[SOURCE INFORMATION]
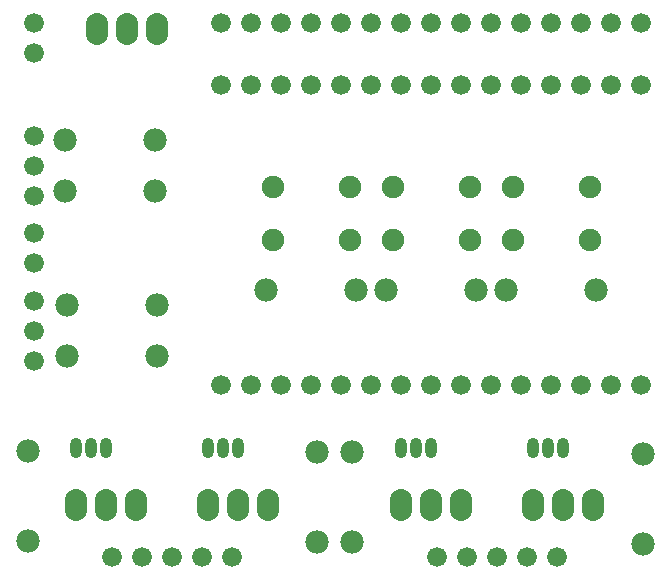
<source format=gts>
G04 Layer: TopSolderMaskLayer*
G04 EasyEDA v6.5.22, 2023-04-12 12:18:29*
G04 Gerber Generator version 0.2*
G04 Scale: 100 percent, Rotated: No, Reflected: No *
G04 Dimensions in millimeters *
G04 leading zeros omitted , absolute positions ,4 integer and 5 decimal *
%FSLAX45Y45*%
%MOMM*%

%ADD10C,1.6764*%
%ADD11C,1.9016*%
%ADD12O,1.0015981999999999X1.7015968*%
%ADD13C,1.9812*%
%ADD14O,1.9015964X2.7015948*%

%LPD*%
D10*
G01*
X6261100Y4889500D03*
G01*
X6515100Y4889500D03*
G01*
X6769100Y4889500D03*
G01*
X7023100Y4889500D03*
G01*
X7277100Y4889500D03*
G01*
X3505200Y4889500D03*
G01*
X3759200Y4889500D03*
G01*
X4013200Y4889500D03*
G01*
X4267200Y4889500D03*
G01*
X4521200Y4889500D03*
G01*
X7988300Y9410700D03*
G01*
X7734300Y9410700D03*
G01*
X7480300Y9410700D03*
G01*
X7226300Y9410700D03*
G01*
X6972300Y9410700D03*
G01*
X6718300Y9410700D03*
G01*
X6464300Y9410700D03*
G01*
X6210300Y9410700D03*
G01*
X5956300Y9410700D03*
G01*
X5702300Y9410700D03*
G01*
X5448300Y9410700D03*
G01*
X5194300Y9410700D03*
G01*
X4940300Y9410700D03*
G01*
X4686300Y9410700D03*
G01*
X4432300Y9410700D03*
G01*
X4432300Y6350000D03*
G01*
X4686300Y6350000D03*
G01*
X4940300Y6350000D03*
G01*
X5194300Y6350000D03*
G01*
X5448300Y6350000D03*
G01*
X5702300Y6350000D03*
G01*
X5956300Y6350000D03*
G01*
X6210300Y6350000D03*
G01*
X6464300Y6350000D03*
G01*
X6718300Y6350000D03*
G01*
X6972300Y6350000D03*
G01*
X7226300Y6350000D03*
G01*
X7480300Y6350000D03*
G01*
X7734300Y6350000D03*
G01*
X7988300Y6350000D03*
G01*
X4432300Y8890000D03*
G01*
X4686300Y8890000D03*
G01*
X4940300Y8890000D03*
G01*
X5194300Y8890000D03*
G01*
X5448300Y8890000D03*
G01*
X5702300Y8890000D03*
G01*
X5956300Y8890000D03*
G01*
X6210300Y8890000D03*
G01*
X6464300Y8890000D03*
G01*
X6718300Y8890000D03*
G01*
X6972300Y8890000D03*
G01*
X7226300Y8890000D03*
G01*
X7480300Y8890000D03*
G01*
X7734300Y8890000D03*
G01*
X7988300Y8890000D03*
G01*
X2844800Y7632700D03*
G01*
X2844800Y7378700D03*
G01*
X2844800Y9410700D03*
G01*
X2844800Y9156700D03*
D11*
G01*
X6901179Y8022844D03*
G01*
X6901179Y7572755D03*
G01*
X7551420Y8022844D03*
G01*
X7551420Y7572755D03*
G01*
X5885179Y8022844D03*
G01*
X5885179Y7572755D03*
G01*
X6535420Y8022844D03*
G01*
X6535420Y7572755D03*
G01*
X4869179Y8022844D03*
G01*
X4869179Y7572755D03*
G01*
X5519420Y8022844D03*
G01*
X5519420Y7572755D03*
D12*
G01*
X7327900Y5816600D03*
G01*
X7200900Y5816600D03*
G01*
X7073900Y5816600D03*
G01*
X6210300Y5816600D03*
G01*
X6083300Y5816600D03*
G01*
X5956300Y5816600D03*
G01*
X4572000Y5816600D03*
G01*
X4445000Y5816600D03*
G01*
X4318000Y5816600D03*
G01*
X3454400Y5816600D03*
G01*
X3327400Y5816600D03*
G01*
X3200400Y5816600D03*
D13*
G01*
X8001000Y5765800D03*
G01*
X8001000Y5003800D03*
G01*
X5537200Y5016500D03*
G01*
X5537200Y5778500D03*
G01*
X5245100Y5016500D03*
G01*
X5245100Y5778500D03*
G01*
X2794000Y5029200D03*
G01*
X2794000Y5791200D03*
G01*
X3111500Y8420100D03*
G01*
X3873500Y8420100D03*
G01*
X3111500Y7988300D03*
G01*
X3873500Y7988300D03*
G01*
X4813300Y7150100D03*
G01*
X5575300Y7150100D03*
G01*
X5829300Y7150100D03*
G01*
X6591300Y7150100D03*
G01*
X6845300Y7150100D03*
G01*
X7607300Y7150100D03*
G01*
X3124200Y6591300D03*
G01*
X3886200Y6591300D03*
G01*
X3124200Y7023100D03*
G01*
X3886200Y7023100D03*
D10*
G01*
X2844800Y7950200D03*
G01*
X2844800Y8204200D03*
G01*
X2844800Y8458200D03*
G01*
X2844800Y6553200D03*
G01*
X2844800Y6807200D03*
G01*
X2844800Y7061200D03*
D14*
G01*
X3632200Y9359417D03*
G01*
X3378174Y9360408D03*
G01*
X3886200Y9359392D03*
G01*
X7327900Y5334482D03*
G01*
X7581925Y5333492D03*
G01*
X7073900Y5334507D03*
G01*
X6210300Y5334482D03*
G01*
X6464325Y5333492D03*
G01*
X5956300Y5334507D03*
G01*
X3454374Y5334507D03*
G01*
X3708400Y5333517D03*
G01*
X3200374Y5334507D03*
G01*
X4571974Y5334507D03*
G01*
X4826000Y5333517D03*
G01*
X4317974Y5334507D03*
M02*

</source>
[/SOURCE INFORMATION]
[SOURCE INFORMATION]
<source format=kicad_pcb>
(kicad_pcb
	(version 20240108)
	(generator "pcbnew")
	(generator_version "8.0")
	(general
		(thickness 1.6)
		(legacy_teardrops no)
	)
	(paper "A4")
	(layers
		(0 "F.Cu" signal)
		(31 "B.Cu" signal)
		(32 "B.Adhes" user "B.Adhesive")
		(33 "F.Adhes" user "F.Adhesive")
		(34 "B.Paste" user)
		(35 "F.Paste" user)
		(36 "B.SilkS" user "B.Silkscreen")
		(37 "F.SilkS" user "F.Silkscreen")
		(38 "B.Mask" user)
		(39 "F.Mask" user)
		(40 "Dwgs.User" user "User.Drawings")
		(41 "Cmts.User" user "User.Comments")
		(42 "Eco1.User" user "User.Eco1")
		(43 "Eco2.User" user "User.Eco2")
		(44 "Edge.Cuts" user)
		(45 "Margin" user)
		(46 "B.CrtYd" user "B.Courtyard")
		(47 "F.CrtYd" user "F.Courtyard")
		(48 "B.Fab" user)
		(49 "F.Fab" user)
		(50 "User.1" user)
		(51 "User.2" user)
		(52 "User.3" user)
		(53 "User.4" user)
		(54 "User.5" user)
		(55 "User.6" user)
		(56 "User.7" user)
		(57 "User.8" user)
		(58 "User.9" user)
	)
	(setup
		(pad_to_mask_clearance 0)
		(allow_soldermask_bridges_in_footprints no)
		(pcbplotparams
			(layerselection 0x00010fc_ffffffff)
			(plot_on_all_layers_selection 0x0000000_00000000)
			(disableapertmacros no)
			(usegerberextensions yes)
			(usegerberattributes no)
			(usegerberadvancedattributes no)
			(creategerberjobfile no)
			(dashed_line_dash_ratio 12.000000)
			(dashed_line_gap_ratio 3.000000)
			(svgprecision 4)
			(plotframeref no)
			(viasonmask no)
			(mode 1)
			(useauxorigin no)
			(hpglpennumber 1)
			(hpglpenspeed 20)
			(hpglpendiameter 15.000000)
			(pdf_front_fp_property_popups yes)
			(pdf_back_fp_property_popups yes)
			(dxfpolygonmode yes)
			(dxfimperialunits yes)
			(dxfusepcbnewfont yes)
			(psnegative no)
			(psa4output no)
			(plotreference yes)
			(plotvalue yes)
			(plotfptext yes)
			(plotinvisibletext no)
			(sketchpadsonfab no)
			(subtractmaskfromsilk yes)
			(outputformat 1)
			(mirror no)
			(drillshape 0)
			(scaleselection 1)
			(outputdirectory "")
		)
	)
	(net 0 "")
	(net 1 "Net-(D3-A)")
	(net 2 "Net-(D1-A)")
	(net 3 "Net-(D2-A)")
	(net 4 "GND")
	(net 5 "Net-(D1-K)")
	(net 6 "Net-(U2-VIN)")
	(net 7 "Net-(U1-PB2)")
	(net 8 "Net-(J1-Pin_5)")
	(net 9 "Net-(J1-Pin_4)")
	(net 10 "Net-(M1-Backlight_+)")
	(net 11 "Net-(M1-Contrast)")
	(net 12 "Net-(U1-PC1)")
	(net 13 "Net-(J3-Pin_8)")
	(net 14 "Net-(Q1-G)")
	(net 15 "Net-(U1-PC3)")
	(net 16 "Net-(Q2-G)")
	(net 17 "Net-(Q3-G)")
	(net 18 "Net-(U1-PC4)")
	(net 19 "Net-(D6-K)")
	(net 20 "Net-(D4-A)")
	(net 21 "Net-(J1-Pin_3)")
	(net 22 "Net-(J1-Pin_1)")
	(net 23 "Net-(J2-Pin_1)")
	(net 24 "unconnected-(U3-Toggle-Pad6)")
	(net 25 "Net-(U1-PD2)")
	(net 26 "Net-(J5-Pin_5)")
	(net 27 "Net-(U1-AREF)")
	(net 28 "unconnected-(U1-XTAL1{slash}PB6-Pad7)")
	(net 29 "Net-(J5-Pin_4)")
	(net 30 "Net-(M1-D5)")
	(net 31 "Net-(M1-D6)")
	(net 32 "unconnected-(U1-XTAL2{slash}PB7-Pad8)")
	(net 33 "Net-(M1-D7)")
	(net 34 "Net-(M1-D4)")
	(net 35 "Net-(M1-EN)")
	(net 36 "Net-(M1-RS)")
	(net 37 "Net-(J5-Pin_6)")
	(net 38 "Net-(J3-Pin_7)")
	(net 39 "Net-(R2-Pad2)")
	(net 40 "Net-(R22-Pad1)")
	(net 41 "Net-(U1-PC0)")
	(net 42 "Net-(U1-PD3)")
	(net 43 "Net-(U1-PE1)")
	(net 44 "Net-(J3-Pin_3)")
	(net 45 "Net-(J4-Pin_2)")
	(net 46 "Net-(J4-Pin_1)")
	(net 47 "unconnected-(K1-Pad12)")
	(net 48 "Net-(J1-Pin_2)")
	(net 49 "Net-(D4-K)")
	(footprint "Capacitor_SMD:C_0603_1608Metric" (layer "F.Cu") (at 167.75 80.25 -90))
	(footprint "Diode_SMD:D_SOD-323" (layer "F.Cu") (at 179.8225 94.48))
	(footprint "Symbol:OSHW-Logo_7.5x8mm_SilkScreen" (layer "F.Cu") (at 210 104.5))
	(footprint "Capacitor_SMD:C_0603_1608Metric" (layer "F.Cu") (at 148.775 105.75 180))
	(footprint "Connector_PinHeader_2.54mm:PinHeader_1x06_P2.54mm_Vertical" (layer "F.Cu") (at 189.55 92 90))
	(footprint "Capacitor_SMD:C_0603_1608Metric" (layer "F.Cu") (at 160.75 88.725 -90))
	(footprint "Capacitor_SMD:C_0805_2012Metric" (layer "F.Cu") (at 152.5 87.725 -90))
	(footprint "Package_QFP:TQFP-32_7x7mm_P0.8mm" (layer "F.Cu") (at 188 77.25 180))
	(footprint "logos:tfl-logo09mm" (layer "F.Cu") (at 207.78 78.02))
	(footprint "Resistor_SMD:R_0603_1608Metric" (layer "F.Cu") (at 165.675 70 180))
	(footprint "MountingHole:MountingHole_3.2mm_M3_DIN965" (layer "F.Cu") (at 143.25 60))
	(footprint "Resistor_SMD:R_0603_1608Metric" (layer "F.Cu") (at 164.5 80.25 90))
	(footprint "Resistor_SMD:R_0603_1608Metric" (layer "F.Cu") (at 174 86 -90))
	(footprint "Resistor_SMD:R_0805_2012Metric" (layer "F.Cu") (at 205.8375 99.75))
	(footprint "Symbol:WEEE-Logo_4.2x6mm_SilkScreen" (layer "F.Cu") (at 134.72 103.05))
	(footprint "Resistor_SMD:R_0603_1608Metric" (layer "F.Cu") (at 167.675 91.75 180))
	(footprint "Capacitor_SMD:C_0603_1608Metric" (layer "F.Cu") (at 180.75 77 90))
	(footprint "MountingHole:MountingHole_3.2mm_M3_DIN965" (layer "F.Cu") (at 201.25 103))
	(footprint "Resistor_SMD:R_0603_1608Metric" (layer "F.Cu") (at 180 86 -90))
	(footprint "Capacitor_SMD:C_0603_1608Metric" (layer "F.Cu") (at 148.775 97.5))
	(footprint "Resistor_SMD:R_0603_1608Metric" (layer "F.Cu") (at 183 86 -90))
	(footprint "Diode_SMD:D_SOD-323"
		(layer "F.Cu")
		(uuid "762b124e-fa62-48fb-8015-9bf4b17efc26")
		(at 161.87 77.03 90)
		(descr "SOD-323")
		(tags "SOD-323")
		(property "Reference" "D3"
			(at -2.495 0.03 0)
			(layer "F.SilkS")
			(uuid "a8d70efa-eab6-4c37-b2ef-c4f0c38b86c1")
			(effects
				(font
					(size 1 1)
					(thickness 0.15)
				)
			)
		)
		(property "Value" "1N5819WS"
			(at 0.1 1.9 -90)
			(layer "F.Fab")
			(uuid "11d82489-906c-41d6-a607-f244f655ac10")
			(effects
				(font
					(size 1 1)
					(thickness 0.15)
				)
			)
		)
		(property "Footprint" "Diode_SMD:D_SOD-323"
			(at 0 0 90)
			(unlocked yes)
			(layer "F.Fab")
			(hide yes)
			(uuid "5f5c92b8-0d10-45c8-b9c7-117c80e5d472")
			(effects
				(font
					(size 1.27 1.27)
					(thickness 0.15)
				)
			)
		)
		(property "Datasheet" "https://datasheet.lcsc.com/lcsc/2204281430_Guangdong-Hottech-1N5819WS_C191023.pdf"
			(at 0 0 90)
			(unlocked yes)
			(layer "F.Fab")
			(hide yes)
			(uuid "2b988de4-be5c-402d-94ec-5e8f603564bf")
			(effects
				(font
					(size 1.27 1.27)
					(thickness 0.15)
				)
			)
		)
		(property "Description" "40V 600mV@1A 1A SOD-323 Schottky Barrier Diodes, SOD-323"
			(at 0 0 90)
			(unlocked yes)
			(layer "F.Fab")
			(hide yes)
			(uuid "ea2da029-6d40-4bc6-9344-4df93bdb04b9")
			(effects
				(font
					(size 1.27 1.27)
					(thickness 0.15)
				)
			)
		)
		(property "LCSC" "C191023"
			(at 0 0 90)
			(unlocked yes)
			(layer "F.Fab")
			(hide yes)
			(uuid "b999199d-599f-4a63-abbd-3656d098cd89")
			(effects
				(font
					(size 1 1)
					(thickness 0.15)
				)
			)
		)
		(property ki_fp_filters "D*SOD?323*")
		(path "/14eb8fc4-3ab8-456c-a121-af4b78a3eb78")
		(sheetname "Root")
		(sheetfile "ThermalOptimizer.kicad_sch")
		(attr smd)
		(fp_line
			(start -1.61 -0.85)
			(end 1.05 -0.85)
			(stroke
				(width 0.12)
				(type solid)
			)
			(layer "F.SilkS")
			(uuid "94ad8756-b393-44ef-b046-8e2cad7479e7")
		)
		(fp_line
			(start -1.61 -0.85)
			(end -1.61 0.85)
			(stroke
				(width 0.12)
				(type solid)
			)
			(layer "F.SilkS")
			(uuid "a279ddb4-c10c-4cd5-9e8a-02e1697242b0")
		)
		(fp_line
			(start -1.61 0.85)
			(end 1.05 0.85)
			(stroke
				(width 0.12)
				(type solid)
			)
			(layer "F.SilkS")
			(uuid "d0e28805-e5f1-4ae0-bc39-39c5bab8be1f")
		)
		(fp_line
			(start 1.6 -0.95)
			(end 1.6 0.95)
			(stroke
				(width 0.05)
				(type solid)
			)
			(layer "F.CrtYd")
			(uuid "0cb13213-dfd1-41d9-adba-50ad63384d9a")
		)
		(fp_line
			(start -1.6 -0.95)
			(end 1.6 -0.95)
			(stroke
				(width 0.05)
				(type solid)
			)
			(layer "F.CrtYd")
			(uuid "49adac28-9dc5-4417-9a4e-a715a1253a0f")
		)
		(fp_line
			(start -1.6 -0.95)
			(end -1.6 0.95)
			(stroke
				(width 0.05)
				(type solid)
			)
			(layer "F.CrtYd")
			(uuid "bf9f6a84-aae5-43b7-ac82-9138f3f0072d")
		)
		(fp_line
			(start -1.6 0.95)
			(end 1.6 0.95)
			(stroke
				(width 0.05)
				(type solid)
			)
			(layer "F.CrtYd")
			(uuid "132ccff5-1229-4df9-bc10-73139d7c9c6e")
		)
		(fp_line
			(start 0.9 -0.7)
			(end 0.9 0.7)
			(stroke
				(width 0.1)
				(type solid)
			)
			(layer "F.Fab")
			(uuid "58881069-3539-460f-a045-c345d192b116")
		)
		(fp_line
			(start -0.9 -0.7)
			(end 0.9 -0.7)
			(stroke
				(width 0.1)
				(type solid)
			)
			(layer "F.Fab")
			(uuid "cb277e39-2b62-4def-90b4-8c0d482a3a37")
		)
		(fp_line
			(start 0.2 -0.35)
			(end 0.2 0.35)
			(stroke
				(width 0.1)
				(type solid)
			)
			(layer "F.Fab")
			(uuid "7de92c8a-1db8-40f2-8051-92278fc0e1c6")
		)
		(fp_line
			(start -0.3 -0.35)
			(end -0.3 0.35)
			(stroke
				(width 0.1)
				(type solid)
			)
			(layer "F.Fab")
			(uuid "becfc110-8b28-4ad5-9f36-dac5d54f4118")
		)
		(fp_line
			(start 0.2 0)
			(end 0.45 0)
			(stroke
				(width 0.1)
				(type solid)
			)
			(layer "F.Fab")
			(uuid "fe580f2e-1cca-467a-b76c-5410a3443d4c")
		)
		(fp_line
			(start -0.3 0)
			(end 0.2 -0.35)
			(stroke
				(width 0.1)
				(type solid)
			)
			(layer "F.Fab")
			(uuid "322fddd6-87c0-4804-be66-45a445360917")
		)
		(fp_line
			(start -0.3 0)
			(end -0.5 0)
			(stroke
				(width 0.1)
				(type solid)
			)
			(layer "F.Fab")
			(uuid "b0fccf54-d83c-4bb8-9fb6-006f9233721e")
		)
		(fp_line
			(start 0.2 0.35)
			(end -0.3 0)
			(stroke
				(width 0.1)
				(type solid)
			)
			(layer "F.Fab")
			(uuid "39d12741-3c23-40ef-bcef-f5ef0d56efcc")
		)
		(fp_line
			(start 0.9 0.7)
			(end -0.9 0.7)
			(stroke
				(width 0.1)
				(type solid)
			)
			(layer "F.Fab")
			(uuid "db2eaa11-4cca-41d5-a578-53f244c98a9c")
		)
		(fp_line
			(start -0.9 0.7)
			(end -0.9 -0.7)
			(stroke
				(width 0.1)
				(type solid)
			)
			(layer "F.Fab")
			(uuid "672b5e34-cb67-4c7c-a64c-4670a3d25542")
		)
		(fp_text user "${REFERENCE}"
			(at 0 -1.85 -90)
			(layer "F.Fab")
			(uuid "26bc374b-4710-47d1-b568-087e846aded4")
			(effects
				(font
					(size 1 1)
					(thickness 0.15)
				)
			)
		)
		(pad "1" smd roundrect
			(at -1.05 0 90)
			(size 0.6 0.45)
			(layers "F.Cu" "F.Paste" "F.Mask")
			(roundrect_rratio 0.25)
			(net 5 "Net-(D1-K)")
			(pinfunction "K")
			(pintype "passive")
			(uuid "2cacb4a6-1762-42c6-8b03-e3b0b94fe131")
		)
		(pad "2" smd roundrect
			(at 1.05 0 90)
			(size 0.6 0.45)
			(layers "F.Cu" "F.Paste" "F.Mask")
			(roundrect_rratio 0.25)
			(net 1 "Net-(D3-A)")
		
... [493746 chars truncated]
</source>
[/SOURCE INFORMATION]
■ TASK DETAILS: Show the lines of the entries that include the string "slash", copying each in full.

■ SOLUTION TO THIS PROBLEM:
	(net 28 "unconnected-(U1-XTAL1{slash}PB6-Pad7)")
	(net 32 "unconnected-(U1-XTAL2{slash}PB7-Pad8)")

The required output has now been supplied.